As retailers face existential crisis, agencies need to step up their game
Edge's Fergus Stoddart compares Australia's retailers to the rest of the world, and considers why its lagging market means agencies need to step up.
So we see another round of retail Christmas ads. Remarkably similar to last year’s selection. You can’t knock the production values or the festive feel-good factor, but is it another demonstration of the lack of innovation in the retail space?
Tectonic shifts in technology, society and personal attitudes have dramatically changed the way consumers behave. Brands cannot settle because consumers won’t, and no one is more exposed than our retail industry.
There’s no doubt it’s a challenging time and most of our retailers are not well placed to survive and thrive. We all know the top-line story:
Amazon is open for business any day now.
More global brands continue to arrive.
The newer pure play ecommerce entries are stealing share.
New(ish) media players (Google/Facebook) are controlling access to the new retail audience.
With this onslaught, consumers are now exposed to so many options, changing their expectations and behaviour. They are more connected, more empowered and spending more than ever.
So even with retail spending increasing, most retailers are experiencing downward pressure on prices, growth and profits.
The need to innovate and change has never been higher.
History says that once online penetration reaches 20%, major retail businesses fail. Products that could be digitised were first to hit the wall: electronics, films, books and music left many of the leading players in each industry powerless to react.
Most retail categories are nearing 20% and are under significant threat. Figures from NAB* show where we sit in comparison to international markets.
% Going Online | % International Online | |
Fashion and Footwear | 20.6% | 40.4% |
Homeware/Appliances | 19.6% | 9.7% |
Department Stores | 17.2% | 44.8% |
Recreational Goods | 16.9% | 56.8% |
* NAB online index Dec 2016 and IBIS WORLD
Yet retail is locked into a culture of building marketing plans and KPIs on “year on year” targets, including like for like store growth, like for like revenue per store growth.
They all want to ‘comp’ themselves with comparative results. By its very nature it means that they start with the base from last year and build off that simply because they have always done it that way. Hence they don’t change the rules and innovate.

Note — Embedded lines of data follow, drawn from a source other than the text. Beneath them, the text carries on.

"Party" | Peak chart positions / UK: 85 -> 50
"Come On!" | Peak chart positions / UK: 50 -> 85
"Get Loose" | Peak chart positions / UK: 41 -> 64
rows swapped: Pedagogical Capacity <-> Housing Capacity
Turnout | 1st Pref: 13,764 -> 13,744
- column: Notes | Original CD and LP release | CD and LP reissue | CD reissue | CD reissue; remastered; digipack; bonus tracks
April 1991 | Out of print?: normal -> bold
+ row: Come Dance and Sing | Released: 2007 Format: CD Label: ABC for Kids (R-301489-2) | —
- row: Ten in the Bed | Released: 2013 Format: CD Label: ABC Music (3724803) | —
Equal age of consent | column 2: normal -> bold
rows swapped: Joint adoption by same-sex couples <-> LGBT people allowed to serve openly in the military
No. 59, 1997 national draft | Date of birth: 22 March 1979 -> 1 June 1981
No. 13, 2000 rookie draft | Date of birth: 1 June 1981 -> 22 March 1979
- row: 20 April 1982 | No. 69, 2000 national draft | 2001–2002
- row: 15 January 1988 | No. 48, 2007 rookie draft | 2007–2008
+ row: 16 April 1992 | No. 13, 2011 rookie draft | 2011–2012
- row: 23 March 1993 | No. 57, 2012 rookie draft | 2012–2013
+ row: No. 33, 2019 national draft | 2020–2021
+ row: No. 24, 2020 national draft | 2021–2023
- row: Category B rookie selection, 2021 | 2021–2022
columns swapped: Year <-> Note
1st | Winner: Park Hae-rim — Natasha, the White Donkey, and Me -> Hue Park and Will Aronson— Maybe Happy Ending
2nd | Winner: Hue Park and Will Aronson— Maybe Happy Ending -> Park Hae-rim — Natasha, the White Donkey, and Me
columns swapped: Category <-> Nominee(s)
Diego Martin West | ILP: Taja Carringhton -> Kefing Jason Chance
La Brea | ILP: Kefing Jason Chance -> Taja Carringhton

In a market like this, traditional retail marketing is no longer relevant for either consumers or effective for suppliers. There needs to be a fundamental shift from mass market “price and product” led campaigns and catalogues to one-to-one content.
Retailers need to embrace a blend of personalised, local and social content and advertising that connects to a new customer and drives sales.
There’s a huge communication challenge ahead for most retailers. With so much choice available and a lack of differentiation, there’s need to double down on brand building. They need to invest in a clear, original and meaningful brand purpose and story, big brand ideas that drive long-term equity, brand storytelling and content and contextual brand experience (one to one).
Supplier support is critical for many retailers. Brands need to unlock the catalogue of future and develop value and access propositions for their partners. They need to prioritise their owned media and data strategy, content marketing and publishing strategies along with improving digital customer experiences.
All of that needs a new way thinking and a different agency relationship. Just as many retail marketers are stuck in their ways, so too are many agencies. Agencies need to challenge more and be genuinely accountable.
If we as an industry want to stay relevant and add real value to our retail clients, we need to commit to an aligned and accountable partnership that addresses their future customers evolving needs.
We need to commit to a performance-based partnership approach. One that is agile and always on. One that provides accountable project/output deliverables rather than traditional retainer deliverables.
It’s a challenging but exciting time for those brave enough to change.
Fergus Stoddart is a partner at Edge.
Ferg, whilst I agree with parts of this the reality is behaviours haven’t changed as much as everyone makes out.
E-commerce is 7.10% of the mix in Australia and 15% of the mix in the US. Most retailers (bar department stores) have been experiencing growth post-recession.
There are macro-economic declines in retail driven by two factors which are hard for retailers to solve:
– The middle class has less discretionary spend as more income has been invested over longer periods of time in the housing market.
– Digitization of a number of key goods (DVDs are a good example, as are games) have driven down footfall in electronic categories.
Amazon is a specter leaning over everyone, but I do wonder if people pay attention to their numbers. Amazon Prime is an expensive activity for them (the faster they scale and get market share, the more expensive costs per customer become — there is no economy of scale).
And they’re taking hits on most of their business to try and maintain market share.
What no one talks about with Amazon is predatory pricing — they’re almost certainly doing that — to get market share. The only thing propping them up is the extremely profitable AWS business (which negates $900m in losses in e-commerce with about $1.2b in gains).
It’s also why Amazon is revving up the ads model all of a sudden. They’re going to need more revenue to solve this Prime issue in the longer term.
So the future of retail isn’t that radically different…
Still doesn’t mean agencies can’t change, though. Everything can be improved.